Initially the CSP+TES is listed by province and date, and the full map is opened from there.
There are currently 26 CSP projects online and 17 under construction as of 2026, for 43 total. At least another seven and counting are out to bid, which will be added once construction begins.
The data comes from the China Solar Thermal Alliance (CSTA) and NREL (now NLR) along with CSP news from other sources like China’s CSP developers or suppliers, ESPlaza and PV Magazine.
The entries separate the five early pilot projects, online by 2019, the online dates of the subsequent commercial projects, and the CSP projects currently under construction as of 2026.

For each CSP project, the map includes its developer, how many hours of thermal energy storage (TES) each has, its map coordinates, the name of each big renewable energy park that CSP projects are increasingly now located within, how many megawatts of colocated PV or wind is included, and where we have one, a news item on that project’s progress or performance. For older projects, we include a link to the NREL database that tracked CSP projects globally.
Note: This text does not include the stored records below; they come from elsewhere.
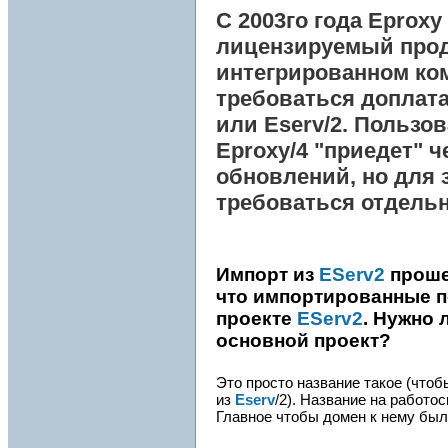
С 2003го года
Eproxy
лицензируемый проду
интегрированном ком
требоваться доплата
или
Eserv
/2. Пользо
Eproxy
/4 "приедет" 
обновлений, но для 
требоваться отдель
Импорт из
EServ2
проше
что импортированные п
проекте
EServ2
. Нужно 
основной проект?
Это просто название такое (чтоб
из
Eserv
/2). Название на работос
Главное чтобы домен к нему был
Under Chinese policy, CSP is utilized as an economical long duration (6 to 12 hours) storage component in large renewable parks with up to 1 GW of intermittent renewables, PV and wind. So we list it as CSP+TES.
Its thermal energy storage (TES) provides the rolling reserves and other stabilizing grid benefits of the older coal thermal plants, but without the pollution. Batteries are typically also deployed for instant-on short-term (2-4 hours) storage.
Many of these new big renewable parks are connected to High Voltage Direct Current (HVDC) lines for very long distance transmission to China’s population centers far from the high desert areas where the solar energy is harvested.